Présent clandestinement en Syrie, François Clauss, l'envoyé spécial d'Europe 1, suit les rebelles dans leur bataille pour le contrôle stratégique d'Alep. Interrogé par Europe 1 mercredi soir, il a détaillé les conditions de travail périlleuses des reporters dans le pays. "Les journalistes sont des ennemis du pouvoir, comme les combattants, ce sont des cibles à abattre", a-t-il confié.

"Un spectacle assez étonnant"

Le journaliste est surtout revenu sur les méthodes employées par les journalistes pour passer la frontière. Depuis le début de la révolution il y a 17 mois, les autorités syriennes interdisent aux journalistes l'accès au territoire. Ces derniers doivent donc faire appel à des passeurs pour entrer en Syrie.

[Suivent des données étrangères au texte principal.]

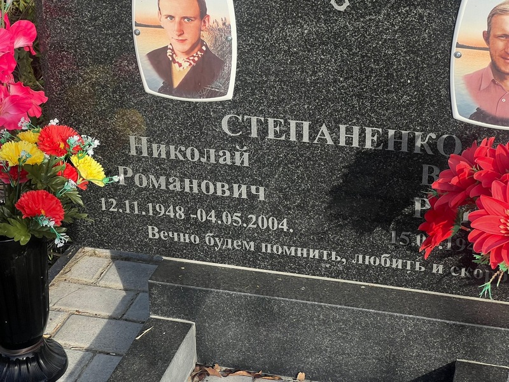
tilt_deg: -25.9
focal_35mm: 77
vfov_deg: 19.1
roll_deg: +1.7
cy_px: 191
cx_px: 254
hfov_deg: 25.3
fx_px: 1132
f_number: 2.8
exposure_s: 1/595
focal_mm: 9
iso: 32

"Ce réseau de passeurs travaille des deux cotés de la frontière. Il y a, du coté turc, une sorte de petite mafia qui se développe pour passer clandestinement les frontières, attirée par l'argent qui se déploie dans cette région. Et, de l'autre coté, ce sont des combattants de l'armée syrienne libre qui contrôlent cette frontière et sont en contact avec des passeurs turcs", précise François Clauss.

Il y a des dizaines de silhouettes qui passent dans la nuit :

Les passages se font généralement de nuit, à pied, pour éviter d'être repéré par les forces de l'armée syrienne. "Il faut faire attention à l'armée turque qui contrôle cette frontière et aux éventuelles incursions de soldats de l'armée syrienne. On passe donc de nuit, c'est un spectacle assez étonnant à 3 heures du matin, avec la pleine lune sous un ciel étoilé. On ne dit pas un mot, on marche dans le silence sur ces petits chemins. Il y a des dizaines de silhouettes qui passent dans la nuit, car ce chemin est celui qu'emprunte également l'armée libre pour faire passer de l'argent, des armes, des blessés qui n'ont pas pu être soignés à Alep", raconte le journaliste.

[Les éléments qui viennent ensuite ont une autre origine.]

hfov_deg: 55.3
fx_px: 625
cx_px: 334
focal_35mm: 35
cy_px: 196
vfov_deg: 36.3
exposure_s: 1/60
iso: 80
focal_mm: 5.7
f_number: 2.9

"Cette bataille est féroce"

Une fois sur place, il s'agit ensuite d'établir des contacts avec les acteurs de la révolution syrienne. "La grande priorité est d'avoir une connexion avec un membre de l'armée libre syrienne. Sans ce réseau, on ne pourrait pas se promener librement dans une région où il a encore des proches du pouvoir. On découvre une véritable toile d'araignée de cette armée libre au nord de la Syrie qui est tentaculaire et qui contrôle la région, village par village, avec un système de communication très sophistiqué", constate François Clauss.

L'armée syrienne libre aura en effet besoin d'un bon système de communication pour faire face à l'offensive terrestre du régime de Bachar al-Assad qui a débuté mercredi à Alep. L'armée du régime syrien a lancé mercredi son offensive terrestre sur cette ville du nord du pays, pénétrant avec des chars et des véhicules blindés dans le quartier rebelle de Salaheddine.

"Cette bataille est féroce. Elle se fait rue par rue, maison par maison, le quartier est totalement dévasté. Il y a une très grande disproportion des armes et avec énormément de courage les combattants se battent, parce que cette entrée de Salaheddine est la porte d'entrée dans Alep. Si les chars de Bachar al-Assad progressent,  ils pourront marquer des points décisifs", s'inquiète François Clauss.